Ducky sinks down onto her bed. "Where does it hurt?" he asks quietly, and she knows he's not talking about her stitches.
"Everywhere." It's probably the most truthful answer she can give him. "Everything hurts. I used to be able to…fight several men. At the same time. Now, I cannot even stretch forward to take a book."
"You have not lost your skills, Ziva."
"No. I have only lost the opportunity to use them."
"Do you really think so?"
"I can't work…knowing that I have this hanging over my head. I'll have to schedule my life around chemotherapy and doctor's visits and the hope that I do not relapse. How can I do everything that work will require, knowing I have to constantly pay attention to these things? I will have to keep taking days off, and while I'm having chemo and recovering from my surgery I will not be able to do things like I used to."
"The effects from the surgery and the chemotherapy will wear off eventually."
"Yes. But what if I relapse?"
"Then we shall have to do it again. But Ziva, there is no point in worrying about something that has not occurred."

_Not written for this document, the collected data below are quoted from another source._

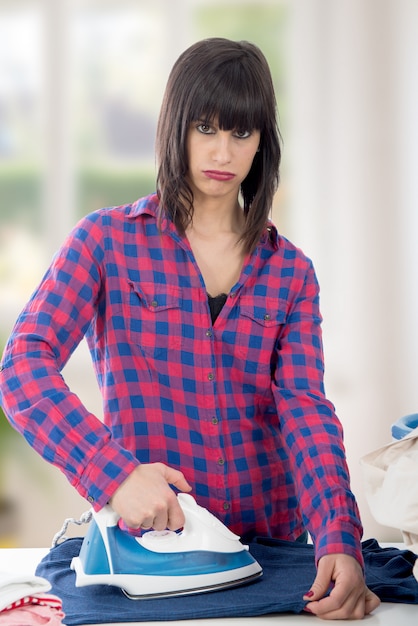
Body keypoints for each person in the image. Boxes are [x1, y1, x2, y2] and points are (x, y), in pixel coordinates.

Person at [0, 38, 379, 619]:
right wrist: (114, 474)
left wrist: (337, 534)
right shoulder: (104, 242)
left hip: (274, 557)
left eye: (241, 133)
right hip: (155, 554)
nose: (222, 152)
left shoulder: (291, 273)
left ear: (262, 142)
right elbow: (22, 365)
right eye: (205, 127)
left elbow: (305, 409)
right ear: (175, 126)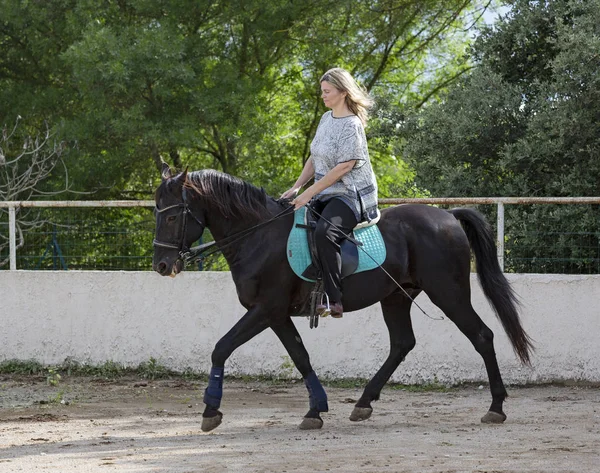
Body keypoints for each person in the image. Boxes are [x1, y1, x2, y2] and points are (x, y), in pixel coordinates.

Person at [281, 67, 378, 318]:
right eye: (322, 91)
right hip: (323, 194)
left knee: (326, 232)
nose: (322, 96)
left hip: (348, 195)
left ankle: (334, 299)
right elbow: (315, 158)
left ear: (343, 93)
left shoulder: (352, 125)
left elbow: (344, 167)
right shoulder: (326, 119)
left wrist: (307, 194)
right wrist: (296, 187)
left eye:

She purses her lips. "I'm merely preparing myself."
"Preparing oneself…means educating oneself. Knowing the symptoms and the stages, and the remission and relapse rates. As I am sure, you are well aware of them. You are prepared. Preparing oneself does not mean worrying. It is like crossing a road, Ziva. There is always a possibility of being hit. When we are prepared, we look left and right and make sure that there are no cars before crossing. We do not wait because we are afraid of being hit, because then we might never get across."
She nods ruefully. Ducky's right, as Abby was. Have they always been that wise, or had she simply lost perspective? "Ducky…I lost…my will to live."
"How do you mean, my dear?"
"These…few weeks…I've been doing everything because I should, but I don't really want to do them. I don't even know why I took the surgery…I think it was an automatic decision."
"Perhaps you still have the will to live, if you took the surgery."
She shakes her head. "My thoughts were all about dying. Not that I wanted to die, but they kept coming to me."
"Ahhh, well, you've had a difficult time. Preoccupation with death, Ziva, is normal when we're facing something that might potentially be fatal."
"It should not be."
"Perhaps so, and perhaps not. It's simply an evolutionary mechanism. We cannot stay alive by ignoring the threats to our survival. But we also cannot stay alive by thinking only about the thing that threatens our survival. Imagine if you are to face down a criminal who's holding a gun by focusing only on him. You will forget how you are supposed to react. You will forget the knife hidden at your waist and the gun strapped to your ankle, and the escape route behind him. Ziva, you remember those things in such situations now because you have been trained to remember them. You have not been trained to face cancer. So it is normal for you to forget. But if you can tell me this now, about your having lost the will to live, then perhaps it means you've not completely forgotten. After all, we cannot find what we don't know we've lost."
"I had some help from Abby with that."
"Well, my dear, we are here for you."
She's surprised when her eyes tear up again at that. She's starting to forget why she'd kept this from them; why she'd refused to let Gibbs and Tony tell them. "Thank you, Ducky."
"Always a pleasure, my girl." Ducky gives her a gentle hug before standing up again. "Now, would you like for the boys to come back in?"